- _WHAT TO DO_
Every line from the beginning of the data through the line containing "Get Shipping Container Quotes" should be reproduced exactly, and no further lines should be output.

Source records
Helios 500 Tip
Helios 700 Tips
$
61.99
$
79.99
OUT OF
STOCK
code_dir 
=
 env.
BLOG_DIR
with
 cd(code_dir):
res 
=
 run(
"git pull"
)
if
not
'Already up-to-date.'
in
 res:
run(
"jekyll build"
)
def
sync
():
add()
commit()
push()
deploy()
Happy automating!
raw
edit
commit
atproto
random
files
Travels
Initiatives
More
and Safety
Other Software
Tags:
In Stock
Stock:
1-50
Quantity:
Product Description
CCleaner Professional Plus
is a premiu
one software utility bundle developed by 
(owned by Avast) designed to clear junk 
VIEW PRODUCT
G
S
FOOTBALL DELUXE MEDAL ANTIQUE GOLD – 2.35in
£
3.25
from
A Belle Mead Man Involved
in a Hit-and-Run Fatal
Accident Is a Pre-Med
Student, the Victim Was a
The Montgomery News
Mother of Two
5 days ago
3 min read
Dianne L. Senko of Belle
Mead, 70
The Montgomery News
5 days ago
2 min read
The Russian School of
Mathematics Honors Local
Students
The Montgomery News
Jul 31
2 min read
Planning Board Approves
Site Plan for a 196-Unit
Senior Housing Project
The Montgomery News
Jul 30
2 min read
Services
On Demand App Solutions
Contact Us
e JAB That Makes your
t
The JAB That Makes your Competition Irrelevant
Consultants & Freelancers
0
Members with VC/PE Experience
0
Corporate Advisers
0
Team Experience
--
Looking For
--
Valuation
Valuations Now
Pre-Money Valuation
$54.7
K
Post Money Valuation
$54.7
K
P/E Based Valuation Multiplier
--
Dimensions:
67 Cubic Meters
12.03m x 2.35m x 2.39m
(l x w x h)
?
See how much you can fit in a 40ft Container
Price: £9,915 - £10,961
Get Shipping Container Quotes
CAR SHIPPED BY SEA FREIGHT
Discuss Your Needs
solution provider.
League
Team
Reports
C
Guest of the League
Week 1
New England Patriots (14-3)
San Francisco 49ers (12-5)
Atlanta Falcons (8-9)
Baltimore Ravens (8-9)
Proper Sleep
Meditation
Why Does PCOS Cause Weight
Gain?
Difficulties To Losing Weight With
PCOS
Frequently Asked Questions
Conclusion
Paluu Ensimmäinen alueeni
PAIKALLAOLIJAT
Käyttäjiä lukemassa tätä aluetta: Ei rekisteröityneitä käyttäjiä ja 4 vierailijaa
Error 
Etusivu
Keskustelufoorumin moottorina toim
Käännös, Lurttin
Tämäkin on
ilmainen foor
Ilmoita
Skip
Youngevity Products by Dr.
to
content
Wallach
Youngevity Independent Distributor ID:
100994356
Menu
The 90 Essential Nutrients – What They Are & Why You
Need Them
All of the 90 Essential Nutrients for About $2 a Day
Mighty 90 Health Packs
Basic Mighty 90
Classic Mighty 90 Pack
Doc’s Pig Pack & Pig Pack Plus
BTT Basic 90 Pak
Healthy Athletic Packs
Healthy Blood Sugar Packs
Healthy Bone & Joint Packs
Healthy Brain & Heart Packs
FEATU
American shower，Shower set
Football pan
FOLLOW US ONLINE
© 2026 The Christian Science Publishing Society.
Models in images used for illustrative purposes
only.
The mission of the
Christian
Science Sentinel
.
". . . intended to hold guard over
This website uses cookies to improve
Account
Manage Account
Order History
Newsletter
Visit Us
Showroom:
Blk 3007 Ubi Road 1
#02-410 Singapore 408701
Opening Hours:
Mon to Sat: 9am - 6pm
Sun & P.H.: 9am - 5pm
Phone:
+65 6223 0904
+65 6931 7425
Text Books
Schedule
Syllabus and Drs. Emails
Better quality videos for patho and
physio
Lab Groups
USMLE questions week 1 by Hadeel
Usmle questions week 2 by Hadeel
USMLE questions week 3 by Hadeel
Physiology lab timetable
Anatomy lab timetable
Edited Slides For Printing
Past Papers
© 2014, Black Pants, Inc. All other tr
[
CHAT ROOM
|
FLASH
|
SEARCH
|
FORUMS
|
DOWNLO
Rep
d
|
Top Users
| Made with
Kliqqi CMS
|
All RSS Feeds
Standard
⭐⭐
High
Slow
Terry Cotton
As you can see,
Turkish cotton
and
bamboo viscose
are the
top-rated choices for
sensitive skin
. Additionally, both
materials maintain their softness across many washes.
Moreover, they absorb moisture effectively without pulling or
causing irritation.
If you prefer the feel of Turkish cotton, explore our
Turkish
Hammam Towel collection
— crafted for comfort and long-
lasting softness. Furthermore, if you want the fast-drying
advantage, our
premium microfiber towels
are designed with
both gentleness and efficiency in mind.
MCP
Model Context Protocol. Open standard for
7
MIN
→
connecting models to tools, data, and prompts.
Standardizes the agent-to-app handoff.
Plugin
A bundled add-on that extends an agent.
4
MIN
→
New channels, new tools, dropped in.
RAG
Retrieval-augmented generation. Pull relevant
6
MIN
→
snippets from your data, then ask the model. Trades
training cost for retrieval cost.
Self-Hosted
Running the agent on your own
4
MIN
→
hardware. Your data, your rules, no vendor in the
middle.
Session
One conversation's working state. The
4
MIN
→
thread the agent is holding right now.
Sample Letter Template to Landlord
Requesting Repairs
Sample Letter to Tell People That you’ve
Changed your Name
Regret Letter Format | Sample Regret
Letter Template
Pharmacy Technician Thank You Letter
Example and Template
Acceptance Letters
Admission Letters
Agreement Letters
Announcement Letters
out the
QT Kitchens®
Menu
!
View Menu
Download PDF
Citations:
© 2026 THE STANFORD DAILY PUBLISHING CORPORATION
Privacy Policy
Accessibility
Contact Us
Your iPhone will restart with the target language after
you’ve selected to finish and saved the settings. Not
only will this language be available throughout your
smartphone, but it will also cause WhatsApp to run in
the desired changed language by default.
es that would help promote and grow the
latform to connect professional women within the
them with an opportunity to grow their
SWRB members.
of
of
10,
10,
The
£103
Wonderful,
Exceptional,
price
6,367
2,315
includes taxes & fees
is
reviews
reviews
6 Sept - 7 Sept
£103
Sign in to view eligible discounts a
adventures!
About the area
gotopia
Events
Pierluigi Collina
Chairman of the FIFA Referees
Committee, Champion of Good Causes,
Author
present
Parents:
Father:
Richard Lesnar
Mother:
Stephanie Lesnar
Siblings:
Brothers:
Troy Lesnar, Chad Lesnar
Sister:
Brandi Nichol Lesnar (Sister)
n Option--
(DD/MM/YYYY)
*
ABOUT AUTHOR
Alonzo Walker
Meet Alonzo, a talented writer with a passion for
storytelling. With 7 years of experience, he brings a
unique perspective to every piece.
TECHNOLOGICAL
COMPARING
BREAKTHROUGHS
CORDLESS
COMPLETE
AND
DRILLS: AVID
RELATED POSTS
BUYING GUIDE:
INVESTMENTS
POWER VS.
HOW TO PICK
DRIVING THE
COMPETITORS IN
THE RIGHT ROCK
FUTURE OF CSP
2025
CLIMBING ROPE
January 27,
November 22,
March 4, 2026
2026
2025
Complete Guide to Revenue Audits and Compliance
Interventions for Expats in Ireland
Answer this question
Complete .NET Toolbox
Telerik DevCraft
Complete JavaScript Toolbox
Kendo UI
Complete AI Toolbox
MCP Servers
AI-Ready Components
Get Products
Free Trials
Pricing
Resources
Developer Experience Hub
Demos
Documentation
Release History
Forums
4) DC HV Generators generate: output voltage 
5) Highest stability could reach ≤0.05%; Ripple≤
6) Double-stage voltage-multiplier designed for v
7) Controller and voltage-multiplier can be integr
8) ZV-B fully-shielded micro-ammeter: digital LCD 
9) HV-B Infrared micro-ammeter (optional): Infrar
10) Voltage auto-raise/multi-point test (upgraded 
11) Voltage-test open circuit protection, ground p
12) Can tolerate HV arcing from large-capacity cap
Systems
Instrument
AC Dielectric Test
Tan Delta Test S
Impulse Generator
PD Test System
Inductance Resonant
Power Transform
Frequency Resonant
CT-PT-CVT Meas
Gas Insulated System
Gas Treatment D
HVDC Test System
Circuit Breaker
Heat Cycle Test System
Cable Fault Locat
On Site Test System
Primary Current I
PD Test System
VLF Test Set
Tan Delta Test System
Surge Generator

- _TASK SOLUTION_
Helios 500 Tip
Helios 700 Tips
$
61.99
$
79.99
OUT OF
STOCK
code_dir 
=
 env.
BLOG_DIR
with
 cd(code_dir):
res 
=
 run(
"git pull"
)
if
not
'Already up-to-date.'
in
 res:
run(
"jekyll build"
)
def
sync
():
add()
commit()
push()
deploy()
Happy automating!
raw
edit
commit
atproto
random
files
Travels
Initiatives
More
and Safety
Other Software
Tags:
In Stock
Stock:
1-50
Quantity:
Product Description
CCleaner Professional Plus
is a premiu
one software utility bundle developed by 
(owned by Avast) designed to clear junk 
VIEW PRODUCT
G
S
FOOTBALL DELUXE MEDAL ANTIQUE GOLD – 2.35in
£
3.25
from
A Belle Mead Man Involved
in a Hit-and-Run Fatal
Accident Is a Pre-Med
Student, the Victim Was a
The Montgomery News
Mother of Two
5 days ago
3 min read
Dianne L. Senko of Belle
Mead, 70
The Montgomery News
5 days ago
2 min read
The Russian School of
Mathematics Honors Local
Students
The Montgomery News
Jul 31
2 min read
Planning Board Approves
Site Plan for a 196-Unit
Senior Housing Project
The Montgomery News
Jul 30
2 min read
Services
On Demand App Solutions
Contact Us
e JAB That Makes your
t
The JAB That Makes your Competition Irrelevant
Consultants & Freelancers
0
Members with VC/PE Experience
0
Corporate Advisers
0
Team Experience
--
Looking For
--
Valuation
Valuations Now
Pre-Money Valuation
$54.7
K
Post Money Valuation
$54.7
K
P/E Based Valuation Multiplier
--
Dimensions:
67 Cubic Meters
12.03m x 2.35m x 2.39m
(l x w x h)
?
See how much you can fit in a 40ft Container
Price: £9,915 - £10,961
Get Shipping Container Quotes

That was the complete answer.